SH: That’s such a good question. I think because trauma is central to some of these pieces, it was important for me to both put a wall between our world and the world of the story, perhaps as some kind of amulet, or protection, for me and for the reader. But also, because trauma is central to some of these pieces, it was necessary to me to have a formal element that expressed the impossibilities of conceptualizing and articulating some trauma. For example, it’s impossible to have electric birds, but it’s also impossible to tell your mother about your cancer diagnosis. After we learn of something terrible happening, the world feels unreal, impossible, in that moment. Leigh Gilmore, who has written compellingly on trauma, writes that when expressing trauma, we feel the need to repeatedly state what happened, as if no one could believe us. When I was twelve, three of my four grandparents died within ten months. This is unbelievably bad luck, unbelievable in a different way than sending elderly people to war—but still unbelievable. The surrealism works doubly in that story as an obvious mirror that asks us to consider if it is that much less odd that we send younger people to war?

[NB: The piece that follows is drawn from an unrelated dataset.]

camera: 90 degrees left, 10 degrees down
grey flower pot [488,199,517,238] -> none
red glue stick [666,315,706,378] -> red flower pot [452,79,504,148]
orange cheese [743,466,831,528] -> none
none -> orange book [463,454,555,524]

TF: Is the grief in these stories particularly American?
SH: I think so. Rather, I think that everything that surrounds the grief is American. While the emotional response to grief may be initially universal, it becomes digested and made legible via cultural practices. In the case of America, our cultural narrative tells us to grieve privately. To get right back into the machinery of society. It also tells us we have very few resources for the bereaved. No leave policies, no cultural practices beyond the funeral to support someone going through an incredibly difficult time, and no formal acknowledgement that the grieving process takes months, if not years. As you noted in your previous question, these narrators are alone in their grief, but not necessarily by choice.
TF: “Prelingual,” “Fucking Aztecs,” and a few other stories operate with anachronistic or nonlinear time. How does time work for you when you’re working on these stories? What is the value of disturbing linear time?

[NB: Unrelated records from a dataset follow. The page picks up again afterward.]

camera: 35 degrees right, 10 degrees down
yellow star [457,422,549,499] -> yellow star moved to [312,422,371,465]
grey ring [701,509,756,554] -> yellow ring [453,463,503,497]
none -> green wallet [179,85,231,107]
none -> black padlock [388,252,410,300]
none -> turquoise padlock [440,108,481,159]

SH: The anachronistic stories about the Aztecs and the Salem Witch trials came out of my own curiosity about two very specific historical moments. Both of those pieces took an immense amount of research. The ones that play with time, in particular “Time Just Isn’t That Simple,” came out of this sort of mashing up of the 1950s, the 1980s, and now. This is the childhood world of my parents, myself, and my own children and I was interested in what hadn’t changed, and what had. I was also interested in this sort of core person we remain as we grow, and the way the past, to children, is all the same. To my four-year-old, “the old days” could be 1982 or 1882. Lastly, time in stories is always both circular and linear, the repetition required to draft and write means the story, at least for me, is written in circles. The reader comes to the story and reads it from the beginning to the end, but it is all already there. It both is already all unfolded, and yet unfolding anew as they read.
TF: So many of these sentences are gorgeous, with great lyricism and stunning syntax. How many drafts do you write? How do you edit?

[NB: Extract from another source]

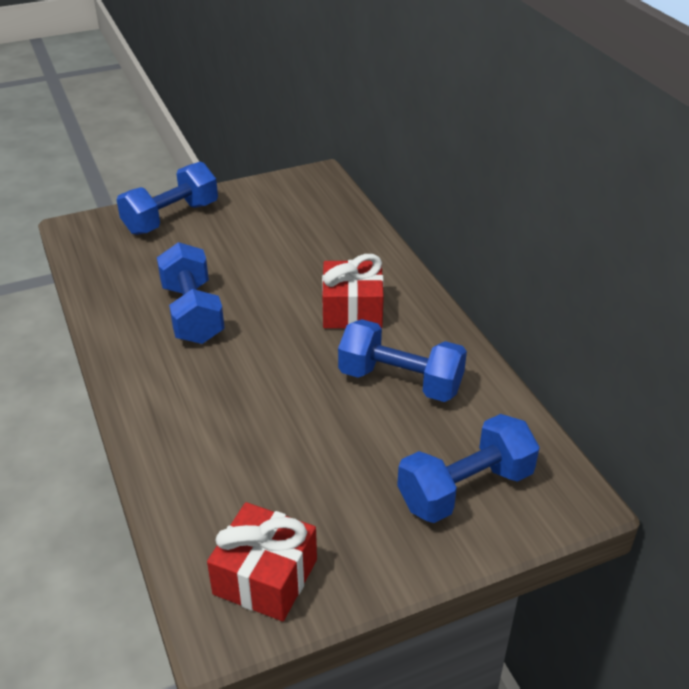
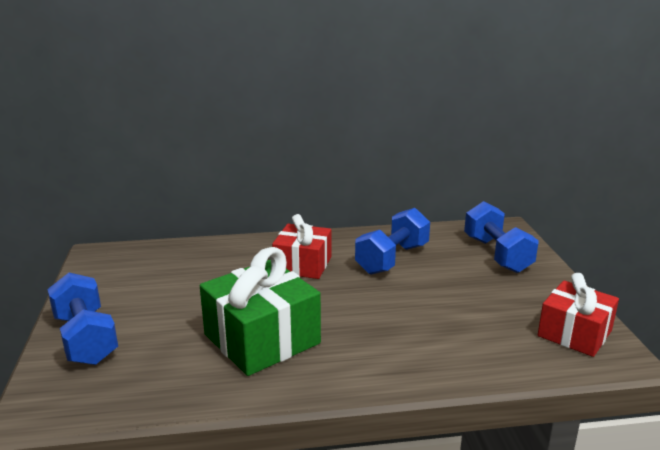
camera: 75 degrees left, 15 degrees down
blue dumbbell [157,242,225,344] -> green gift [200,247,321,376]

SH: Thank you! I usually write a first draft in at least two separate sittings, and then sit on the piece for a while and then go back and read and revise for larger structural issues. But in one of the last revisions, I do read for sentence level writing, trying to make each line a little better. I learned this from the brilliant writer and teacher Melanie Rae Thon who once instructed me to take my novel, and on every page take out one mediocre line and replace it with a “stunning” detail. It seemed like a daunting task at first, but since has become part of my practice.
TF: Are all the birds really electric now?
SH: I hope not! I hope none of my fiction has any literal correspondence in reality, only emotional realities that speak to my readers.